Nhleko has done it again. Last week he committed more than R1bn to MTN’s shares. The company disclosed to the market that Nhleko had entered into a “restructured” forward buying agreement with a commercial bank in respect of 4,1m shares at an option price of between R122,34 and R129,09/ share. The options expire in November next year. Another transaction in which Nhleko bought a call option at R102,57/share and sold at R150/share in 5m shares expires in March 2009.
His buying gives Nhleko a total minimum exposure of R1,02bn on the 9,1m shares – an average price of R111,54/share against the current price of R101/share. The put strike price average is R140,52/share on both transactions, while the sale price would be R150/share on the March 2009 option. Nhleko secured himself a forward price of R98,25/share on the November 2009 leg of the option.
The size of the transactions again cements Nhleko’s position as the largest individual shareholder in the company he leads. Should he settle and take delivery of all the shares, Nhleko will be a proud owner of 28,6m shares (as at end-December 2007 he indirectly owned 19,4m MTN shares) currently worth R29,1bn. Compare that with MTN’s market capitalisation of R193bn to talk about “skin in the game”.
As mentioned last week, David Rivkind and Dean Suntup, of Blue Label Telecoms, have become the usual suspects on the buying side of the directors’ dealings table. They are both respectively chief financial officers of the holding company and a major subsidiary. For four consecutive weeks now Rivkind and Suntup have been buying shares in the 500c range. Last week they put a combined R9,4m in Blue Label’s shares (average: 563c/share), taking their respective shareholdings to more than 3,5m each.
After listing in November last year at 675c/share, Blue Label briefly went as high as 929c before embarking on a steady slump to a low 400c/share in the first week of October.
So why are Rivkind and Suntup buying at those levels? “Both of us weren’t vendors when the company was put together prior to the listing,” says Rivkind. They didn’t receive any shares at listing either.
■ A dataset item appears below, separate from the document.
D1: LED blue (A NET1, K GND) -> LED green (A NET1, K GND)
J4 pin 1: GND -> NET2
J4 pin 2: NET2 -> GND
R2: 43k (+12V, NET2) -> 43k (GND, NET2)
Rivkind says they’re buying into Blue Label “to align our interests” with the other board members. “The share offers real value at these levels,” says Rivkind.
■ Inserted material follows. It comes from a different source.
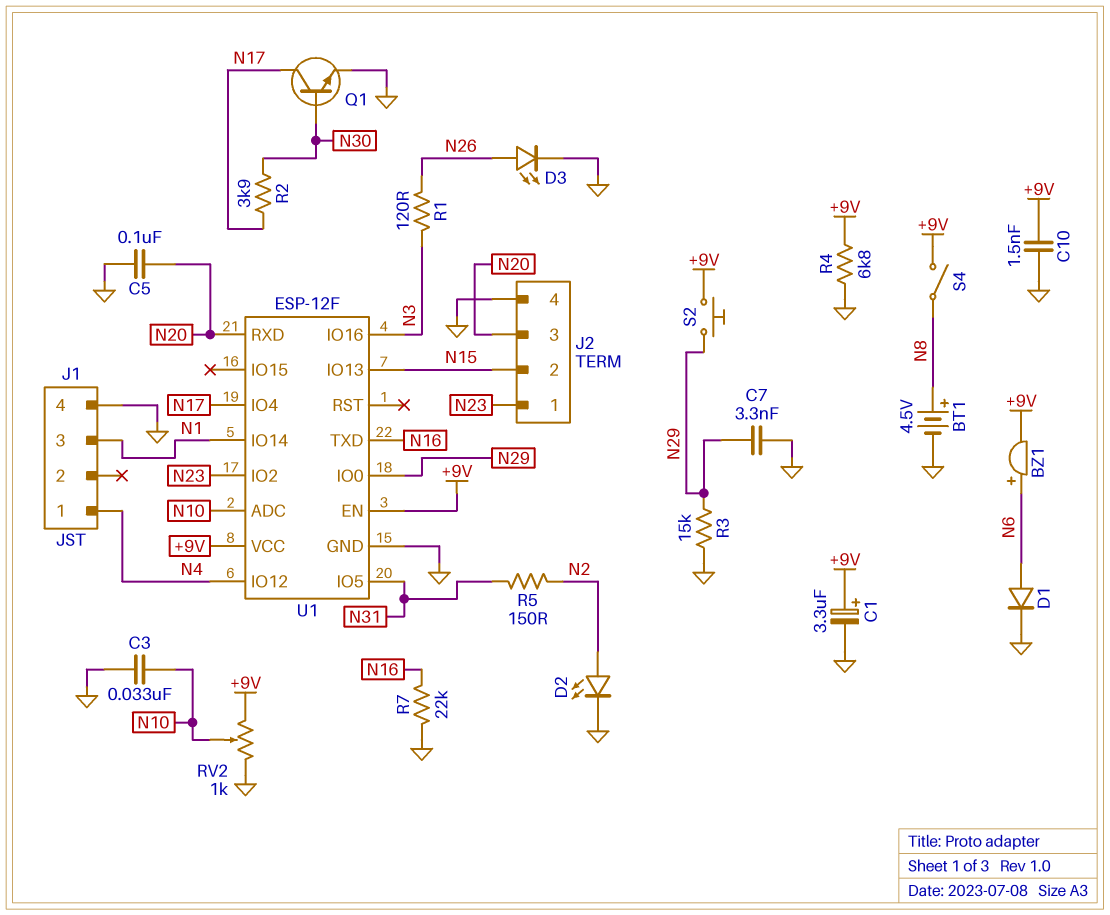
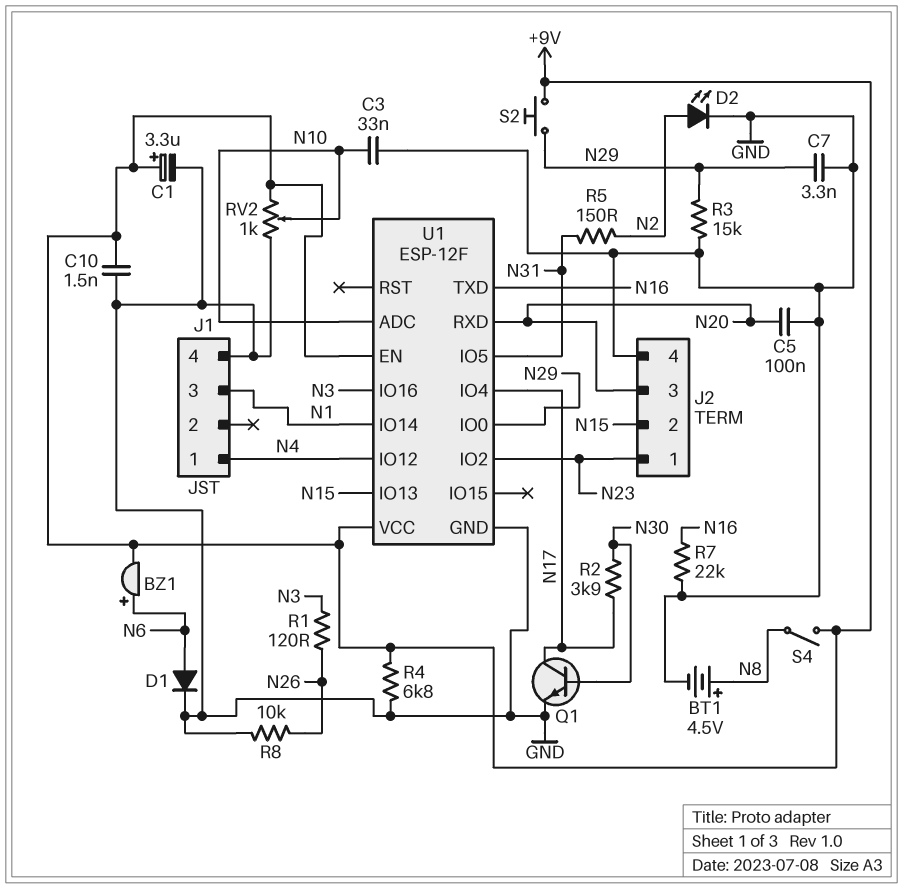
D3: LED (A N26, K GND) -> none
R8: none -> 10k (GND, N26)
With operations in India, the Democratic Republic of Congo, Mozambique and now Mexico outside the SA market, Rivkind sees “only good things” going forward. “We anticipate growth in the cellphone and prepaid airtime distribution market and we’ve aligned ourselves with that growth.”
Blue Label’s directors weren’t the only buyers of significance over the past week. In fact, they were only some of many who saw the buying opportunities offered by the crashing equity markets. With the exception of only two sales worth R650 000, the net R26m purchase (except Nhleko’s options) was again a vote of confidence and a case of seeing opportunities while the rest are fearful.
A combined R10m buy by directors of both synthetic fuels producer Sasol and casino and resort operator Sun International were the other major transactions in the week. Sasol’s Christine Ramon and a director of one of the company’s subsidiaries were responsible for R5,9m of that.